Conflit sur la double nationalité  

Mais que ce soit Delicia Hofmann ou Mo, du magasin afro-caribéen, tous deux partagent un gros problème : l'Allemagne n'autorise pas la double nationalité avec les pays non-membres de l'UE, à l'exception de la Suisse, voisine. 

Or, ni l’un ni l’autre ne veulent abandonner le passeport de leur pays de naissance pour un passeport allemand. "Je sais que ce n'est qu'un morceau de papier, mais c'est un morceau de papier qui est lié à mon héritage", dit Delicia Hofmann. 

Dans le cadre d'un vaste remaniement des lois allemandes sur l'immigration, le gouvernement actuel a promis d'autoriser les citoyennetés multiples, ce dont elle se réjouit. Je pourrai alors dire : "Je suis maintenant une citoyenne allemande. Et c’est une bonne chose "parce que je me sens chez moi en Allemagne, et je voudrais aussi avoir le droit de vote." 

En attente de papiers 

À trois pâtés de maisons du supermarché afro-caribéen, quelques hommes sont assis sur un canapé et attendent une coupe de cheveux au One-Love Afro Barber Shop. L'un d'eux s’appelle Waham. Il a 24 ans et originaire d'Érythrée. Il vit en Allemagne depuis sept ans, après avoir fui le service militaire obligatoire draconien dans son pays. 

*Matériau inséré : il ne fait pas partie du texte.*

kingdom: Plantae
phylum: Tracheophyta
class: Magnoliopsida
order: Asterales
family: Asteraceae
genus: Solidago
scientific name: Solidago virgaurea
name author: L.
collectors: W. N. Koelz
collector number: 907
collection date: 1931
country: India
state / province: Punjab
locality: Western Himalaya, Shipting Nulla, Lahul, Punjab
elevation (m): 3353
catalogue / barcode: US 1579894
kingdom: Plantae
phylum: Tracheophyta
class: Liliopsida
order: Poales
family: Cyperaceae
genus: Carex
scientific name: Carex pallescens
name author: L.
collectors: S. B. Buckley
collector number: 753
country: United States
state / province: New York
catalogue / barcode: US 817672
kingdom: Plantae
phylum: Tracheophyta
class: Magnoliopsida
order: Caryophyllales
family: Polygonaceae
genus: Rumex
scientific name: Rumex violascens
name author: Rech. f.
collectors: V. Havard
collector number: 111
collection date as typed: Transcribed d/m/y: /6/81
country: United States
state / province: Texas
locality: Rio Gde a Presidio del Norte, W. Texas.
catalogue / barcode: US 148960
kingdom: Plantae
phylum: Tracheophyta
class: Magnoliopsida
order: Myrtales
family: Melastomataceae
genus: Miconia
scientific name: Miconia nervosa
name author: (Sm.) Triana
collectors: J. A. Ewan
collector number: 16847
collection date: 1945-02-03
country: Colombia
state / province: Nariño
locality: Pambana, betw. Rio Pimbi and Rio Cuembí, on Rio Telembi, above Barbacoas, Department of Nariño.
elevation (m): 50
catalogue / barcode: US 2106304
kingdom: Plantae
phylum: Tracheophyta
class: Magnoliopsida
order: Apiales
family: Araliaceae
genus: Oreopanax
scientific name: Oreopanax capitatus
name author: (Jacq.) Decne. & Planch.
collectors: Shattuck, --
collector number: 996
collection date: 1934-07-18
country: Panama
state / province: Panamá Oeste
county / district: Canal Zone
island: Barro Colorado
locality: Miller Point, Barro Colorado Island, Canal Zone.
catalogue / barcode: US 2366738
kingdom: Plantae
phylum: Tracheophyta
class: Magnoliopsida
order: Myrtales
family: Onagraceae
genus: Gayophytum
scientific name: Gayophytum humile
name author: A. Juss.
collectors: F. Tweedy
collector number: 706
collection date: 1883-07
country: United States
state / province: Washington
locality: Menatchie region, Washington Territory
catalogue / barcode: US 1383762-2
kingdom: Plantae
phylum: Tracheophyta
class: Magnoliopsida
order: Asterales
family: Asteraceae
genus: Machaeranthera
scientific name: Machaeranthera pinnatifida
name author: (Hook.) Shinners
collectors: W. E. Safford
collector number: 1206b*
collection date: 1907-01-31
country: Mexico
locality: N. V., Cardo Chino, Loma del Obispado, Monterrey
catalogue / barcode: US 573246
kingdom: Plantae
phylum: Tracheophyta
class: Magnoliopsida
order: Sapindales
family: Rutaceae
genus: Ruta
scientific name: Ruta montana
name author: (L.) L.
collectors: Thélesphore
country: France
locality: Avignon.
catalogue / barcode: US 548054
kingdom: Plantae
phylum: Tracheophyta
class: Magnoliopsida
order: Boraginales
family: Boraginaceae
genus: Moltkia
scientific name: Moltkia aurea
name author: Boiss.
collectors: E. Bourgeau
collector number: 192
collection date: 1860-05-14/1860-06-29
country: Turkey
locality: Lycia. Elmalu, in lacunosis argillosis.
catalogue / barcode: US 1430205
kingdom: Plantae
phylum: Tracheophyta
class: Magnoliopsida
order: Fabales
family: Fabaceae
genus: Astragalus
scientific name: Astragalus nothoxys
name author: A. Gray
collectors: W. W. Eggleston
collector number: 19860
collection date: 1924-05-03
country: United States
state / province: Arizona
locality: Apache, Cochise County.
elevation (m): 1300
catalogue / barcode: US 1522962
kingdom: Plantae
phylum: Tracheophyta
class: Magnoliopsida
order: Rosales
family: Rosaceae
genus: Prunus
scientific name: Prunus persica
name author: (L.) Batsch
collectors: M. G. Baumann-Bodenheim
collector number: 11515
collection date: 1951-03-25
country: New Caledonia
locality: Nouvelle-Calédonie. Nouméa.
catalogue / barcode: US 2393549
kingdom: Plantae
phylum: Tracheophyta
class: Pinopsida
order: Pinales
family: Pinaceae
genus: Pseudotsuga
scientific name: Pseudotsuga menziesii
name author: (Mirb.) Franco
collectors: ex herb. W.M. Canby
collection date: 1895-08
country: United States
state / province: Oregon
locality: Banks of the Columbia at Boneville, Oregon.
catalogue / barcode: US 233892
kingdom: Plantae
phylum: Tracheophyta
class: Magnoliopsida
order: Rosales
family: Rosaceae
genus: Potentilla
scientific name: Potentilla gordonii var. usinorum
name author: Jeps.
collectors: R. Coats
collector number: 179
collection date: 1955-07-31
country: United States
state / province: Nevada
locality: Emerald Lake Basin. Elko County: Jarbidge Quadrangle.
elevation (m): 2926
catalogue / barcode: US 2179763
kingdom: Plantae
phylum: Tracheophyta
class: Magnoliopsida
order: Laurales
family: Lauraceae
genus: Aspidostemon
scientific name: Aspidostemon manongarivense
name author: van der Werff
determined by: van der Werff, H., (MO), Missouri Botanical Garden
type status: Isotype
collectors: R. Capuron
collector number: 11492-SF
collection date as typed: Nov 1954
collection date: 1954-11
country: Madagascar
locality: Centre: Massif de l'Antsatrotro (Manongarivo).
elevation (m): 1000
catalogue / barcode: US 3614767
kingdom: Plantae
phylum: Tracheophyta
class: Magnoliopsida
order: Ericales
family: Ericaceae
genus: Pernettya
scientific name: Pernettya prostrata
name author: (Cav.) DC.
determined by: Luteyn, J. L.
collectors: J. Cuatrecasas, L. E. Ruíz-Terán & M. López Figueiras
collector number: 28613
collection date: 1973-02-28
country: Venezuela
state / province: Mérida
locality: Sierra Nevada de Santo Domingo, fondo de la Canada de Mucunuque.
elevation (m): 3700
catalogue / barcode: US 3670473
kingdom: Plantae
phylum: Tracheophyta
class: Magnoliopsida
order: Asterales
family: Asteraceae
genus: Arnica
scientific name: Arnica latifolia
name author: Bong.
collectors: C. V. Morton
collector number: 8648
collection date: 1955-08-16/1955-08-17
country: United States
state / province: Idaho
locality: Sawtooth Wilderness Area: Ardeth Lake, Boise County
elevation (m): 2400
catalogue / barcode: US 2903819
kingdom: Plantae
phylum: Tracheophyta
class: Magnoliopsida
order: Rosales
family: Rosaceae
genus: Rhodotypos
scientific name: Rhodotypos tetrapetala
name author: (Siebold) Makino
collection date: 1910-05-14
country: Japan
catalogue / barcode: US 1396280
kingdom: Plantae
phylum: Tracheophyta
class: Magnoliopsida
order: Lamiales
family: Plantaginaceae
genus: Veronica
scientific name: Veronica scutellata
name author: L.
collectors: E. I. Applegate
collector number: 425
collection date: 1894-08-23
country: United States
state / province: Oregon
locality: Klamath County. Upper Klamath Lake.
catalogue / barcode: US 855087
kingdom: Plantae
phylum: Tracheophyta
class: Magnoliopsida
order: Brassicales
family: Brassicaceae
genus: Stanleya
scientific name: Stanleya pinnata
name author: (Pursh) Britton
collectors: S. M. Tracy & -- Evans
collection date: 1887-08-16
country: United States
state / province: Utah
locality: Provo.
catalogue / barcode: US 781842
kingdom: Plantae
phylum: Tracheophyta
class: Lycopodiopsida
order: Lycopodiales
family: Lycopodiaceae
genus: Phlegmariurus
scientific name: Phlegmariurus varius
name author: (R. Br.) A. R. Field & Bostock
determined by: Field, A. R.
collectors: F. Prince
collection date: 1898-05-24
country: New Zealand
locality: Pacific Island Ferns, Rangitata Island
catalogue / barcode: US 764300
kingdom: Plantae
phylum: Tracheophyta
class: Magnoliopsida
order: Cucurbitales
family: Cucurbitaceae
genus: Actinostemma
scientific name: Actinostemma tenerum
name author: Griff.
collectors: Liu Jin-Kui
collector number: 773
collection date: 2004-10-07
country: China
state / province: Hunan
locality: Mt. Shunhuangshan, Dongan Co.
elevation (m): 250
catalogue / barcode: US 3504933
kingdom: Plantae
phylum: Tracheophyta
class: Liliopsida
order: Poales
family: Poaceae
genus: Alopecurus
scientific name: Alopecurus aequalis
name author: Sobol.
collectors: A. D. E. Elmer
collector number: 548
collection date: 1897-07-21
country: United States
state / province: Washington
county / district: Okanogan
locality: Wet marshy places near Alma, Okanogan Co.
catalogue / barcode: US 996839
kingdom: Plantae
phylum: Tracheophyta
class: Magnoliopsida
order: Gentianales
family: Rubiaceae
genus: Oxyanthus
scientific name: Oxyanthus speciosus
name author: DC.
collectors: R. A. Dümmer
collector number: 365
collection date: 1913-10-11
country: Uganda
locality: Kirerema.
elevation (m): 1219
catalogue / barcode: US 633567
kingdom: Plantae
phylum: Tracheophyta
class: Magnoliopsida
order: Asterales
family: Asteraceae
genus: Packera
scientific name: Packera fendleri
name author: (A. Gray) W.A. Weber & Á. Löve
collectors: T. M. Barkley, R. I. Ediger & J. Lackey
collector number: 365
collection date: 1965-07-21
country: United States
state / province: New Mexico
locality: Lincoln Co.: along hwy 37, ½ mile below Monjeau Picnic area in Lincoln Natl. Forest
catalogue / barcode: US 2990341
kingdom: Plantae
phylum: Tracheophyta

Avant l’Allemagne, il a vécu en Italie mais il se sent mieux ici parce qu'il y a plus de possibilités pour travailler et acquérir des compétences. De plus, il peut suivre des cours d'allemand dispensés par la ville. 

Le salon de coiffure One-Love Afro à Karlsruhe est un lieu de rencontre populaire pour les jeunes hommes africains | Photo : Kate Hairsine/DW
Le salon de coiffure One-Love Afro à Karlsruhe est un lieu de rencontre populaire pour les jeunes hommes africains | Photo : Kate Hairsine/DW

S’il y a une chose cependant qu’il ne comprend pas c'est à quel point l'Allemagne rend tortueuse les procédures de demande d’asile, notamment pour les Érythréens. Selon lui, le pays gaspille des compétences, car tant qu’ils ne sont pas sortis des limbes bureaucratiques, ils ne peuvent pas travailler. 

Pourtant, la moitié des entreprises allemandes déclarent avoir dû réduire leurs activités cette année parce qu'elles ne parviennent pas à recruter du personnel

"Il y a beaucoup, beaucoup de travail en Allemagne," observe Waham. "Mais ceux qui n'ont pas les papiers nécessaires ne peuvent pas travailler. Cela n'a pas de sens." 

Vivre sans famille 

Dans le cadre de sa réforme sur l'immigration, le Parlement allemand a aussi adopté un projet de loi visant à réduire les obstacles bureaucratiques du système d'asile. Ce projet permet aux personnes qui ont vécu en Allemagne pendant au moins cinq ans avec un permis de "séjour toléré" d'obtenir la résidence permanente. 

Mais même s'il devient alors plus facile pour ceux qui sont déjà ici de travailler, Waham met en garde contre le fait de demander l'asile en Allemagne. Le système de regroupement familial ne fonctionne pas ici, dit-il, ajoutant qu'il connaît de nombreux Érythréens qui attendent depuis des années que leur femme ou leurs enfants soient autorisés à les rejoindre. 

La loi allemande autorise certes les réfugiés reconnus comme tels à faire venir leur partenaire et leurs enfants en Allemagne. Mais les Érythréens sont souvent incapables d'obtenir les documents de leur propre gouvernement pour prouver ces liens familiaux. Et "sans votre femme, vos enfants, sans votre famille, la vie ici est clairement plus difficile", soupire Waham.